On the budget disclosure, Turner said, "Some of the public think we spend X-billion a year on intelligence when, in fact, we spend one-tenth of X-billion . . . Putting it (the intelligence budget) in proportion for them may be some help."

Former CIA Director William E. Colby disagreed.

"It would be very unwise for our nation to be the first in the world to reveal its intelligence budget," he told the panel.

Colby, who headed the agency from 1973 to 1976, said that if the committee votes to make the overall intelligence budget figure available. "I confidently predict that you will be inundated by a series of questions in the coming years as to what the figure includes and what it excludes. Why does it go up? How does it work? And I believe that we will in very short time be losing much of the value of the sums appropriated for these intelligence activites."

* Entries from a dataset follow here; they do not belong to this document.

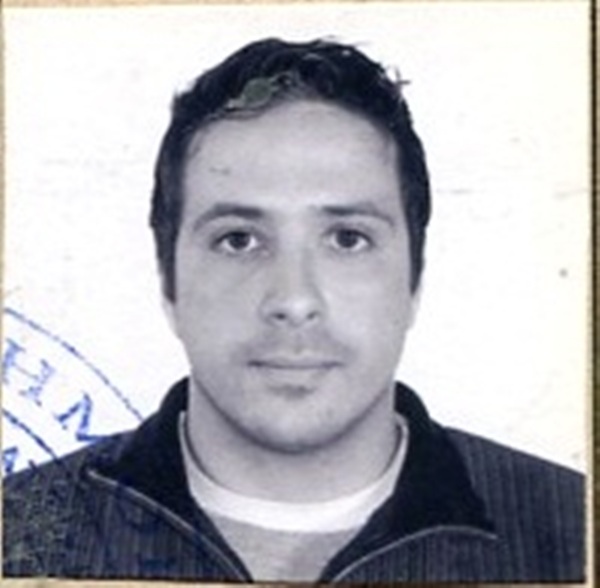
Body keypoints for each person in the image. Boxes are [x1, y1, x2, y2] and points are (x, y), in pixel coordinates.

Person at [3, 38, 584, 582]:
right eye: (238, 240)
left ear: (416, 277)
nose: (294, 300)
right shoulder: (16, 534)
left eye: (348, 239)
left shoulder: (575, 533)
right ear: (167, 279)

Sen. Frank Church (D-Idaho), who chaired the original Senate investigation of the nation's intelligence agencies from January, 1975, to May, 1976, and Sen. William Proxmire (D-Wis.) rejected the view that public disclosure of intelligence budgets would hurt the national interest.

Church said the aggregate figure for intelligence-gathering operations and the individual totals for the various agencies "would allow the Congress and the people to begin to make the hard trade-offs between the different items in the federal budget."